Beyond the K-12 education, there is large amounts of evidence at the college and postgraduate levels that cultural differences may be driving women away from STEM fields, as well as away from some non-STEM fields such as criminal justice, philosophy, and economics. In a recent study, Cimpian examined how perceptions on college majors relate to who is entering those majors. It was found that the dominant factor predicting the gender of college-major entrants is the degree of perceived discrimination against women. Women are less likely to enter fields where they expect to encounter discrimination. What happens if a woman perseveres in obtaining a college degree in a field where she encounters discrimination and underestimation and wants to pursue a postgraduate degree in that field? There will only be more obsticles that await her in the future.

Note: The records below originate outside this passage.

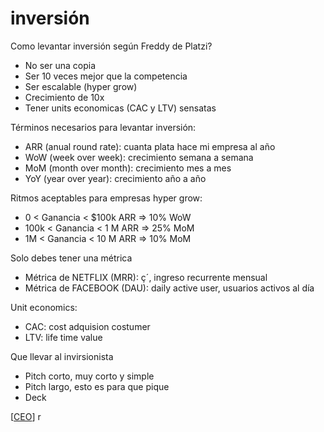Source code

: # inversión

Como levantar inversión según Freddy de Platzi?

- No ser una copia
- Ser 10 veces mejor que la competencia
- Ser escalable (hyper grow)
- Crecimiento de 10x 
- Tener units economicas (CAC y LTV) sensatas
  
Términos necesarios para levantar inversión:

- ARR (anual round rate): cuanta plata hace mi empresa al año
- WoW (week over week): crecimiento semana a semana
- MoM (month over month): crecimiento mes a mes
- YoY (year over year): crecimiento año a año

Ritmos aceptables para empresas hyper grow:
  -  0 < Ganancia < $100k ARR => 10% WoW
  -  100k < Ganancia < 1 M ARR => 25% MoM
  -  1M < Ganancia < 10 M ARR => 10% MoM

Solo debes tener una métrica
  - Métrica de NETFLIX (MRR): ç´, ingreso recurrente mensual
  - Métrica de FACEBOOK (DAU): daily active user, usuarios activos al día

Unit economics:
  - CAC: cost adquision costumer
  - LTV: life time value

Que llevar al invirsionista
  - Pitch corto, muy corto y simple
  - Pitch largo, esto es para que pique
  - Deck

[[CEO]]
r

[//begin]: # "Autogenerated link references for markdown compatibility"
[CEO]: CEO "CEO"
[//end]: # "Autogenerated link references"
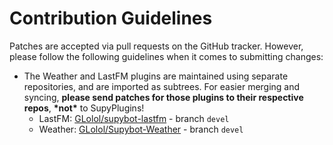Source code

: # Contribution Guidelines

Patches are accepted via pull requests on the GitHub tracker. However, please follow the following guidelines when it comes to submitting changes:

* The Weather and LastFM plugins are maintained using separate repositories, and are imported as subtrees. For easier merging and syncing, **please send patches for those plugins to their respective repos**, **\*not\*** to SupyPlugins!
   - LastFM: [GLolol/supybot-lastfm](https://github.com/GLolol/supybot-lastfm/tree/devel) - branch `devel`
   - Weather: [GLolol/Supybot-Weather](https://github.com/GLolol/Supybot-Weather/tree/devel) - branch `devel`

Educational inequity is holding our students back from reaching their full potential and holding the younger generations back from receiving the best education responsible. In holding students back, we are depriving future society of the best foundation possible for a better world. If education were treated as an investment into the future of a country, investors would not hesitate to do their part in planning ahead and securing the future of a nation. As adults, constituents, educators, lawmakers, parents, and lifelong learners, we are responsible for the education our children are receiving. The children we are subjecting to a poorly designed education systems will be the ones leading our country. If we want a more equal country, we need to be exposing this idea to our future leaders. Would you want your future president to be a racist, sexist, tyrant?
With our advancing twenty-first century technology, we have more opportunity and ability to create change than ever before. We have the power to shape how we think the world should operate, and so far we have not taken advantage of that opportunity. We can no longer allow our children to suffer through poorly-funded educational measures or selectively pick which students learn without the proper resources. If we can change how we approach education, we have the potential to decrease the achievement gap and change the future of socioeconomic inequality. We are all human. We all deserve an equal education. We can stand up to teach our students the importance of learning, develop a culture around education, and teach all students, despite race, gender, ethnicity, and socioeconomic class the skills they need to tackle the problems of the future.